Estos días finales de agosto los periódicos revientan con el asunto catalán, las devastadoras consecuencias del huracán Harvey, los atrabiliarios lanzamientos de misiles norcoreanos y otras noticias pintorescas entre las que se encuentra una que me ha llamado la atención: solo una persona en el mundo ha llegado a 2.197 metros de profundidad bajando por una cueva. O sea, que somos poco profundos en general. Ya decía yo que la superficialidad es el deporte de moda. Tal como están las cosas, no es extraño, pues, que a uno le entren ganas de procrastinar; es decir, de no hacer nada, de retrasar indefinidamente los compromisos por aquello de que “mañana le abriremos, para lo mismo responder mañana”. Hay que reconocer que el maestro de este extraño arte es el presidente Mariano Rajoy, experto en dar tiempo al tiempo hasta que escampe la tormenta sin molestarse en abrir el paraguas. No sé cómo terminará el asunto catalán, pero no se puede permanecer sentado con un ejemplar de la Constitución en la mano derecha, un puro habano en la izquierda y el Marca sobre la mesa. Así que, para no ser acusado de procrastinizador – que suena francamente muy mal – me he propuesto componer un trabalenguas que me mantenga entretenido. Os invito a practicarlo en vuestros ratos libres: “El Rincón de Gundisalvus está procrastinizado. ¿Quién lo desprocrastinizará? El desprocrastinizador que lo desprocrastinice, buen desprocrastinizador será”.

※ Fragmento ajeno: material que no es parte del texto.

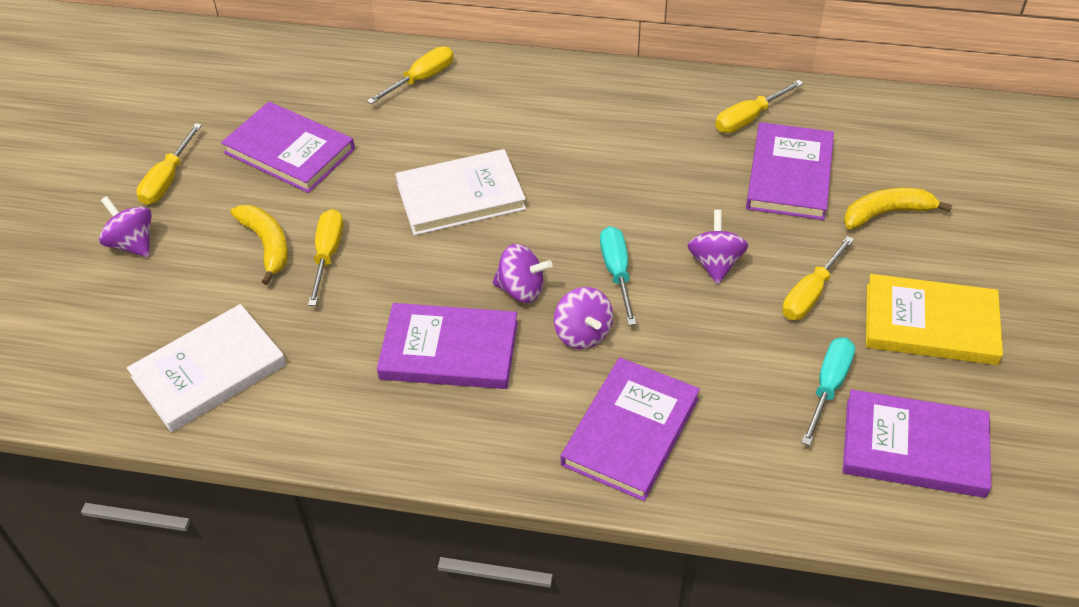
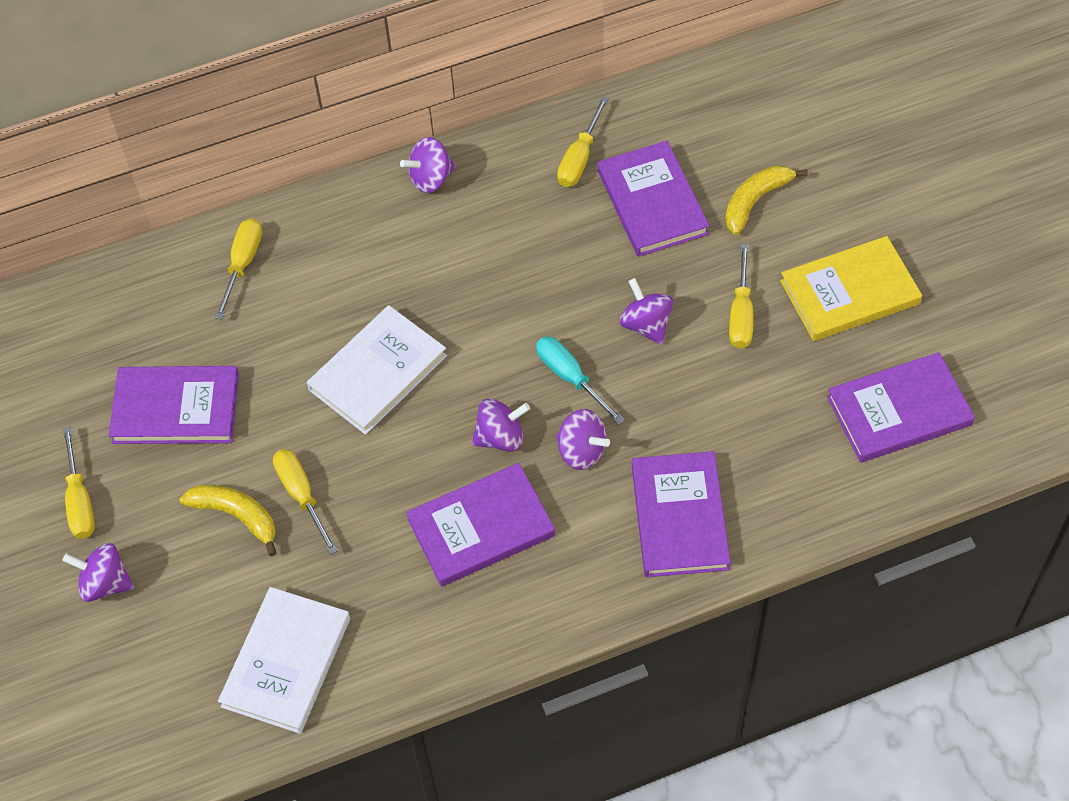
camera: 30 degrees left, 10 degrees up
turquoise screwdriver [801,337,855,446] -> none
none -> purple spinning top [400,137,456,193]

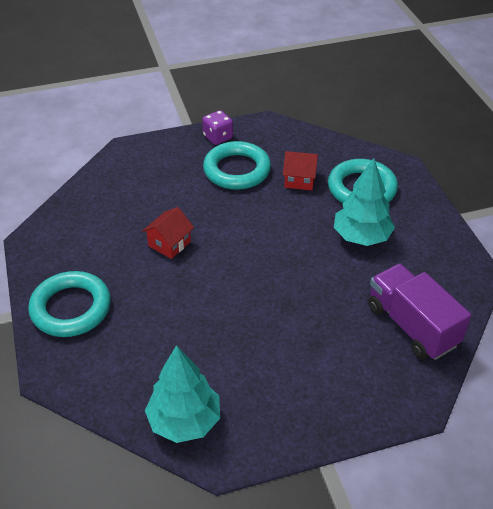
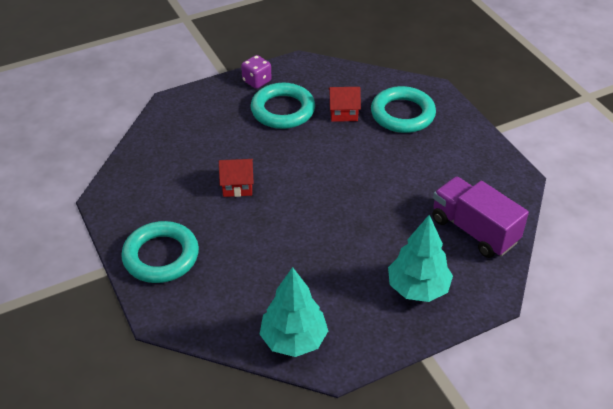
camera: 10 degrees left, 0 degrees up
red house [142,207,194,259] -> red house turned 60 degrees clockwise [219,159,254,197]
turquoise tree [334,158,395,246] -> turquoise tree moved to [388,215,453,302]

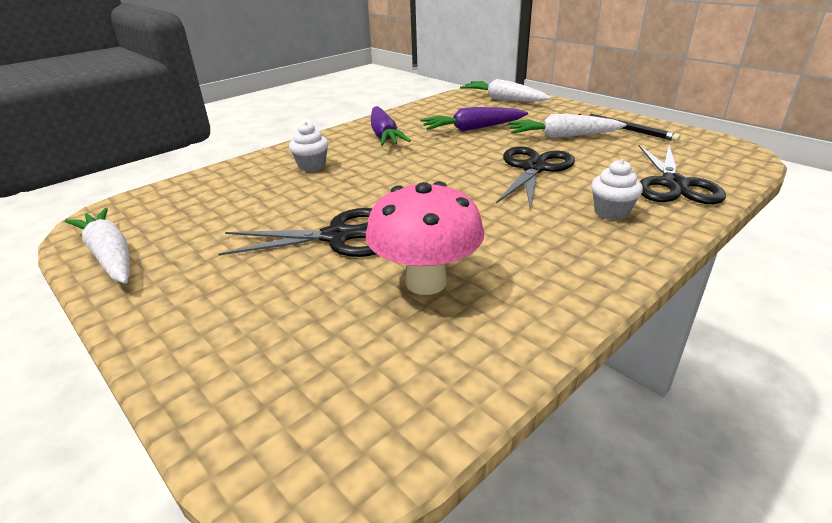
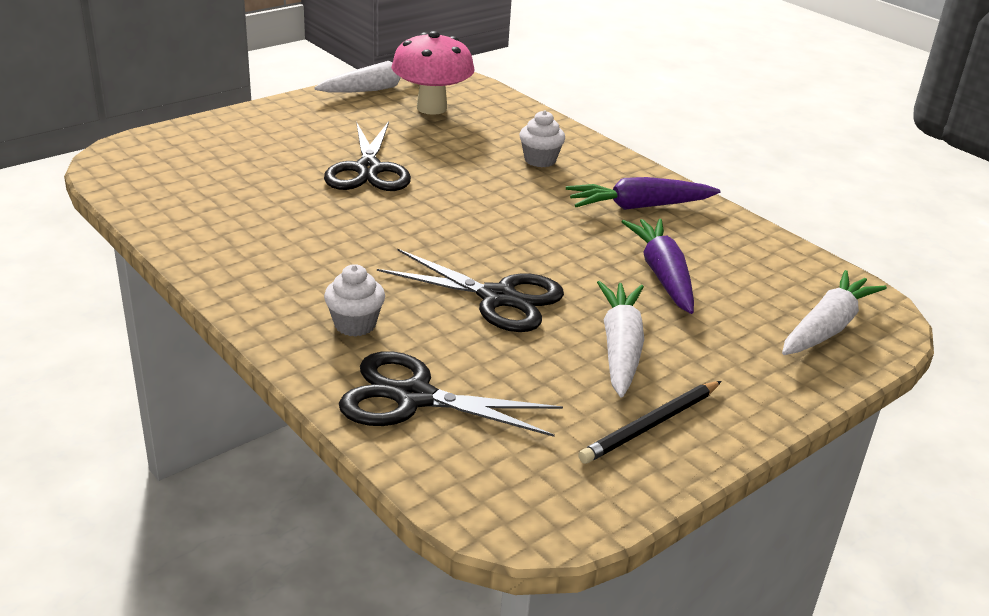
camera: 90 degrees right, 0 degrees up
pink mushroom [366,181,484,295] -> pink mushroom moved to [391,31,474,115]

Aprovechando que se pronostican lluvias para mañana, procrastino algunos temas de relieve en espera de mojarme lo suficiente como para recibir algunas bofetadas por la derecha y la izquierda. Uno de ellos será, sin duda, el asunto catalán, que sigo muy de cerca, porque quiero a Cataluña y la visito con frecuencia, porque tengo algunos amigos catalanes y porque – last but not least – es la tierra donde nació san Antonio María Claret y se fundó la congregación misionera a la que pertenezco. Para empezar, ya me he leído los 89 artículos y las tres disposiciones finales de la Llei de Transitorietat Jurídica i Fundacional de la República, cosa que dudo que haga la mayoría de los partidarios de la independencia, aunque nunca se sabe. Advierto que la lectura no es nada divertida y puede producir somnolencia. En el artículo 1 de esta Ley, que apenas va a ser debatida, se lee: “Catalunya es constitueix en una República de Dret, democràtica i social” (Cataluña se constituye en una República de Derecho, democrática y social”. Si no fuera porque estamos jugando con fuego, resultaría cómico que se pretenda construir una República de Derecho (así, con mayúscula inicial) saltándose las normas jurídicas fundamentales que regulan la situación presente y que, con todas sus imperfecciones, están garantizando los derechos y deberes de los ciudadanos. Las bases están puestas para que en la futura República catalana cualquiera pueda hacer lo mismo con respecto a las leyes tributarias, las normas de tráfico, los planes de educación o el sursum corda. En fin, todo debe de provenir del sacrosanto “derecho a decidir” (que está por encima de cualquier ordenamiento jurídico positivo) o de la todavía más sacrosanta “libertad de expresión”, que se invoca para abuchear al Rey de España, al presidente del gobierno o al himno nacional, y no tanto para criticar – siquiera levemente – unos planteamientos políticos que a mí me parecen respetables, pero inconsistentes y, sobre todo, que no reflejan la pluralidad de la sociedad catalana. Más que integradores (que es a lo que deben aspirar los proyectos políticos en las sociedades plurales), creo que son disgregadores. Fragmentarán todavía más a la ya dividida sociedad catalana y producirán heridas difíciles de cicatrizar.

La verdad es que para encontrarme en estado de procrastinación, he empezado con fuerza. Mejor es que lo dejemos aquí y esbocemos una sonrisa amable. Ninguna causa es tan solemne que se merezca una mala digestión.